Тень отца - страница 21

Шрифт
Интервал


Постепенно граница мира отодвинулась до саше, как у нас звалось шоссе, и нашими сделались уже все обитатели лабиринта переулочков, в которых я, впрочем, не видел ничего беспорядочного: они, как и весь мир, были такими, какими только и могли быть. Я уже выбирался посмотреть, как свои мальчишки лупасят плитками – застывшими лужицами чугуна – по бабкам, напоминающим головастые дощатые башни, возносящиеся над золотоносными шахтами. Мне ни разу не приходило в голову поинтересоваться, для чего они нужны: для чего нужна луна? Все было такой же бесспорной данностью, как ценность бабок и плиток, – я мечтал о них, совершенно не интересуясь презренной (еврейской) полезностью: это были назначенные от века и навеки символы мастерства и могущества. Помню, как я был изумлен, обнаружив священные бабки в кастрюле с настаивающимся холодцом, как если бы добрый католик вынул из супа Святой Грааль.

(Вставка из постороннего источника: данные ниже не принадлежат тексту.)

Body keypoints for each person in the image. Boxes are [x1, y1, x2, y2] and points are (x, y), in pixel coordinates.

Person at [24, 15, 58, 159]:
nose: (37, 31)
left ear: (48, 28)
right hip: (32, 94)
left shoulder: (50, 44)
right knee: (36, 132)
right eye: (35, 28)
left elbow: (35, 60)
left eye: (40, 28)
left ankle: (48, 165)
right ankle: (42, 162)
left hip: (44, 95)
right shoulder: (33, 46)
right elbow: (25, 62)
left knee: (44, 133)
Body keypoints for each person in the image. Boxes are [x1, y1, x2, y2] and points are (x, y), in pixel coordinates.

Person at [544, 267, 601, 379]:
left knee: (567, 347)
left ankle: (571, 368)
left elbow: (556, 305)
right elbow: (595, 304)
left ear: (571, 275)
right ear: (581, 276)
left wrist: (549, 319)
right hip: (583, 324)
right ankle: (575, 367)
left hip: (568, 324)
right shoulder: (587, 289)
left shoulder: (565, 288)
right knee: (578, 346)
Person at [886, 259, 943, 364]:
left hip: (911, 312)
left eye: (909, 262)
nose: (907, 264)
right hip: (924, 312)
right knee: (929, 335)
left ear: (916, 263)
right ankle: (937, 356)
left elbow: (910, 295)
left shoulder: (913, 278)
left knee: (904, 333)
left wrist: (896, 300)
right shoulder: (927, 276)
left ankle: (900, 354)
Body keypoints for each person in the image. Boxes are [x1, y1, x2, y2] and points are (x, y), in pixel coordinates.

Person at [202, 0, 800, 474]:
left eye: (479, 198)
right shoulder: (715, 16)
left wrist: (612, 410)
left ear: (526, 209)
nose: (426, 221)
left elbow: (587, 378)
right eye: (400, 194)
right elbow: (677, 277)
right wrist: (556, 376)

Про плитки, правда, пацаны рассказывали, будто на Мехзаводе их сказочные россыпи, чистое Эльдорадо. И однажды я пустился в путь… Но выбравшись к саше, за которым открылись озаренные слепящим солнцем неведомые пространства – россыпь таких же точно, но чужих хибар, – я остановился и заплакал от тоскливого предчувствия, что мир так и не будет иметь границ.

– Ты чего плачешь, заблудился? – склонился ко мне чужой, а потому тоже страшноватый мужчина. – Твоя как фамилия?

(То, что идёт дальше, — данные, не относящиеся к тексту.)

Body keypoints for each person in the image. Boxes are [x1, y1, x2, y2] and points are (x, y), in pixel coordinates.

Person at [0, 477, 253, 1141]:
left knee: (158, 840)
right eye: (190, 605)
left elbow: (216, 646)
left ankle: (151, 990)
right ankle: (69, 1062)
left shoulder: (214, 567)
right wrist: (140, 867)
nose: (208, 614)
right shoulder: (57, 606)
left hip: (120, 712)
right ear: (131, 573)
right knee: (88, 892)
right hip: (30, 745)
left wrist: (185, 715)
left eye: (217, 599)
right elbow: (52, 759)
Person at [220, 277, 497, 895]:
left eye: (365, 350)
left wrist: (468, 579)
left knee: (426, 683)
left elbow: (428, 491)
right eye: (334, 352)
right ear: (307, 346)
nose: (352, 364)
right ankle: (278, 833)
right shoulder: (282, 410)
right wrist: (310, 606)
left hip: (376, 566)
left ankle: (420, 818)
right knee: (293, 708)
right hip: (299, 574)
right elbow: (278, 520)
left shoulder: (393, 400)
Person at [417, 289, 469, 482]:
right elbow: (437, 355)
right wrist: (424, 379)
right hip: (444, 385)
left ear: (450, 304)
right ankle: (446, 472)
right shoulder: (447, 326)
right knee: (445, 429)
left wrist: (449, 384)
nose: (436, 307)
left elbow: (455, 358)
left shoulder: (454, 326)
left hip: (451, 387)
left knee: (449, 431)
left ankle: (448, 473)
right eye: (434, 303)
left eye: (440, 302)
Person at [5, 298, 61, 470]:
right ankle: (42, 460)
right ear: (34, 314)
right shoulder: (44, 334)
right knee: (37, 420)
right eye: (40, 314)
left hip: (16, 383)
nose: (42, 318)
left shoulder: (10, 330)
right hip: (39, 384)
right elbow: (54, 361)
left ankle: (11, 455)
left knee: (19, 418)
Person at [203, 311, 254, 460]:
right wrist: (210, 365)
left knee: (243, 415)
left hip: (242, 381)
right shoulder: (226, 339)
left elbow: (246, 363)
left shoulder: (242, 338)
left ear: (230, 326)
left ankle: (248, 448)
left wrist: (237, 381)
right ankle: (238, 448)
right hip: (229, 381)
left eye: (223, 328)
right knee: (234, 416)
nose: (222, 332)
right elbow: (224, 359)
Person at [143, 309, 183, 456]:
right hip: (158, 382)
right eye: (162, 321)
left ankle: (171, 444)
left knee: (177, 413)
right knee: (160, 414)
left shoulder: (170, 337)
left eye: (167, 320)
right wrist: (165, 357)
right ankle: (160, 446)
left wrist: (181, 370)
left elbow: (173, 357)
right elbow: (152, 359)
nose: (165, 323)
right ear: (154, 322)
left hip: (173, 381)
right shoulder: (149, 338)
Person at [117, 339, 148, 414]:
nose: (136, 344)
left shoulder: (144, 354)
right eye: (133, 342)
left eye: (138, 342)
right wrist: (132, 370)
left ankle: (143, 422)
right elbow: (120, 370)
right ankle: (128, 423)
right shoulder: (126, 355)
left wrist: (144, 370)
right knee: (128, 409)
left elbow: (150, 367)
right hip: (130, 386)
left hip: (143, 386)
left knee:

– Каценеленбоген, – сквозь слезы ответил я, впервые познавая те катастрофические неудобства, которые всю жизнь обрушиваются на носителя чуждого имени.

– Как? Любовин?

– Любовин, – согласился я.

– Это же Яков Абрамовича пацан, – узнал меня какой-то доброхот: Яков Абрамовича и без фамилии знали все.

– Чего ж ты говоришь, что ты Любовин? – сердито спросил мужчина, и я не нашелся что ответить.

Я и теперь со всех ног обратился бы в Любовина, как тогда, так и сейчас стараясь принять форму окружающей среды. Как раз перед моей вылазкой за границу мира один из наших же пацанов, не разобравши моей богомерзкой фамилии, насмешливо обрадовался: «Ты что, немой? Гляди, ребя, немой, немой», – и я пресерьезно размышлял: а что, может, я и правда немой?

Из-за моей готовности поддакивать я чуть не сделался очкариком. Неизвестно с чего я начал щурить глаза; врач заподозрил близорукость и начал примерять очки. «Видно?» – «Видно», – соглашался я. «А так лучше?» – «Лучше». Вроде бы и в самом деле было несколько лучше. Мне их и прописали. Я, уже в очках, явился в свет, и Гришка радушно представил меня публике: «Знакомьтесь – очкарь!» С очками было покончено. Так, благодаря Гришке, я сохранил единицу по зрению, пока не подрастряс ее чтением в полутемных автобусах. Ах, если бы рядом с моим желанием угождать всегда оказывался Гришка! Но увы, в делах доблести он был едва ли не угодливее меня, а ведь он уродился отменной животной особью, в отличие от меня, который в качестве животного, то есть в одиночку, ни к черту не годился: всеми своими успехами я обязан исключительно духу – желанию угождать другим.